Researchers at Winchester Tech have finally ended the ubiquitous nature/nurture debate about the onset of Premature Arrogance Syndrome (PAS) in campus elected officials.
“We’ve made the mistake of considering all elected officers the same because they exhibited the same symptoms,” said Biosociologist Ron Shay. “We ignored subtle differences, which delayed our ability to isolate the cause.”
According to Shay and his research team, students faculty and staff officers elected to governance positions almost all develop characteristics of overconfidence and over-representativeness soon after taking office.
“We’ve discovered that tenured faculty senate representatives are just as susceptible as undergraduate student council members to the triggering of an otherwise latent arrogance gene,” said Shay. “The most acutely afflicted group are representatives from staff governance, who have virtually no real power. Ironically, staff arrogance emerges even more quickly if the member runs for office unopposed.”
Shay’s report says that faculty symptoms of PAS include incivility and an unrealistic sense that they have the expertise to tell everyone else on campus how to do their jobs correctly. Student under the influence of PAS take on characteristics of instantly knowing the will of thousands of their peers (which are always 100 percent the same as the representative’s). Staff governance representatives develop a super-sensitivity that allows them to focus on infinitesimal amounts of minutia for endless amounts of time.

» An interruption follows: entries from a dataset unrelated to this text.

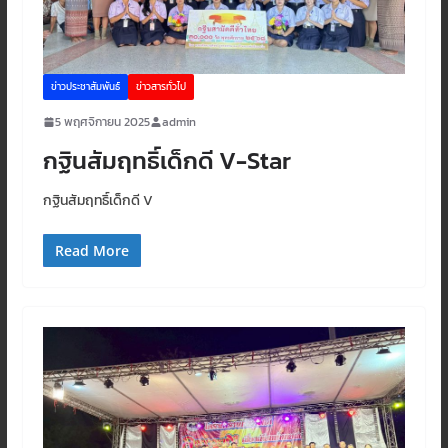
ข่าวประชาสัมพันธ์
ข่าวสารทั่วไป
5 พฤศจิกายน 2025
admin
กฐินสัมฤทธิ์เด็กดี V-Star
กฐินสัมฤทธิ์เด็กดี V
Read More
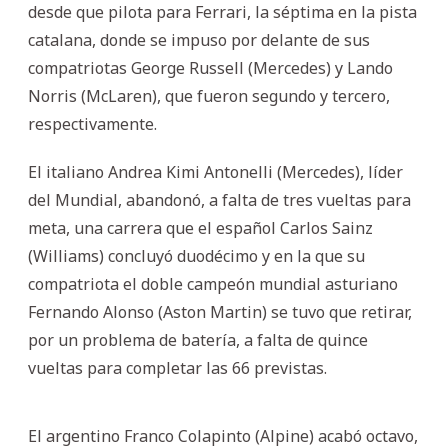
desde que pilota para Ferrari, la séptima en la pista
catalana, donde se impuso por delante de sus
compatriotas George Russell (Mercedes) y Lando
Norris (McLaren), que fueron segundo y tercero,
respectivamente.
El italiano Andrea Kimi Antonelli (Mercedes), líder
del Mundial, abandonó, a falta de tres vueltas para
meta, una carrera que el español Carlos Sainz
(Williams) concluyó duodécimo y en la que su
compatriota el doble campeón mundial asturiano
Fernando Alonso (Aston Martin) se tuvo que retirar,
por un problema de batería, a falta de quince
vueltas para completar las 66 previstas.
El argentino Franco Colapinto (Alpine) acabó octavo,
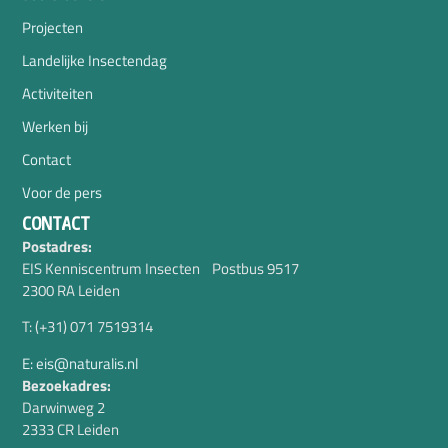
Projecten
Landelijke Insectendag
Activiteiten
Werken bij
Contact
Voor de pers
CONTACT
Postadres:
EIS Kenniscentrum Insecten Postbus 9517
2300 RA Leiden
T: (+31) 071 7519314
E: eis@naturalis.nl
Bezoekadres:
Darwinweg 2
2333 CR Leiden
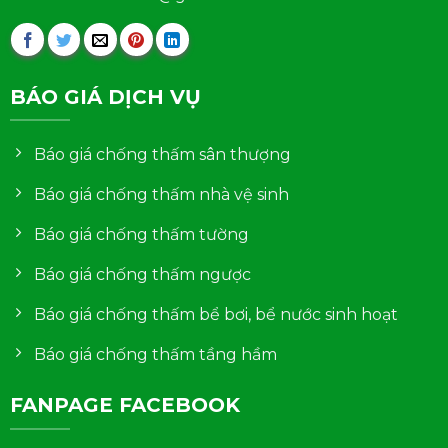
BÁO GIÁ DỊCH VỤ
Báo giá chống thấm sân thượng
Báo giá chống thấm nhà vệ sinh
Báo giá chống thấm tường
Báo giá chống thấm ngược
Báo giá chống thấm bể bơi, bể nước sinh hoạt
Báo giá chống thấm tầng hầm
FANPAGE FACEBOOK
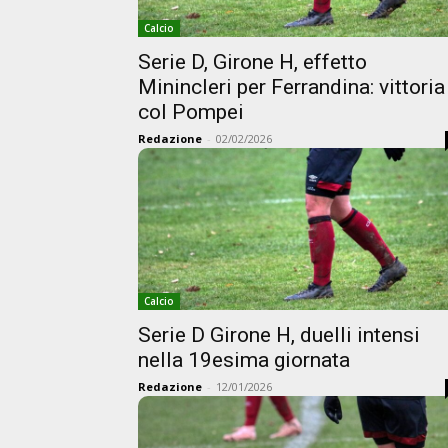
Calcio
Serie D, Girone H, effetto
Minincleri per Ferrandina: vittoria
col Pompei
Redazione
-
02/02/2026
Calcio
Serie D Girone H, duelli intensi
nella 19esima giornata
Redazione
-
12/01/2026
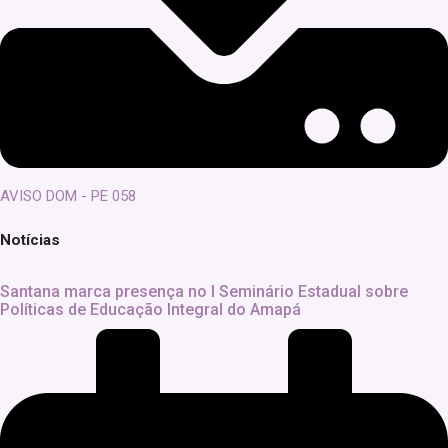
AVISO DOM - PE 058
Notícias
Santana marca presença no I Seminário Estadual sobre
Políticas de Educação Integral do Amapá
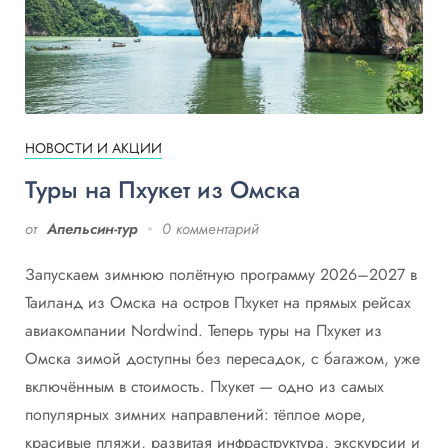
НОВОСТИ И АКЦИИ
Туры на Пхукет из Омска
от
Апельсин-тур
0 комментарий
Запускаем зимнюю полётную программу 2026–2027 в
Таиланд из Омска на остров Пхукет на прямых рейсах
авиакомпании Nordwind. Теперь туры на Пхукет из
Омска зимой доступны без пересадок, с багажом, уже
включённым в стоимость. Пхукет — одно из самых
популярных зимних направлений: тёплое море,
красивые пляжи, развитая инфраструктура, экскурсии и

“Now that we have isolated the gene we’re ready to see if we can find an enzyme that would prevent the trigger,” said Shay. “Unfortunately the idiots in R&D don’t have the first clue where to begin. No one on our staff has the expertise to take on a task like this so I’ve put the whole project on hiatus.”
Shay had to leave his interview prematurely in order to give the president’s welcome at the ceremony for new members of Winchester Tech’s faculty senate.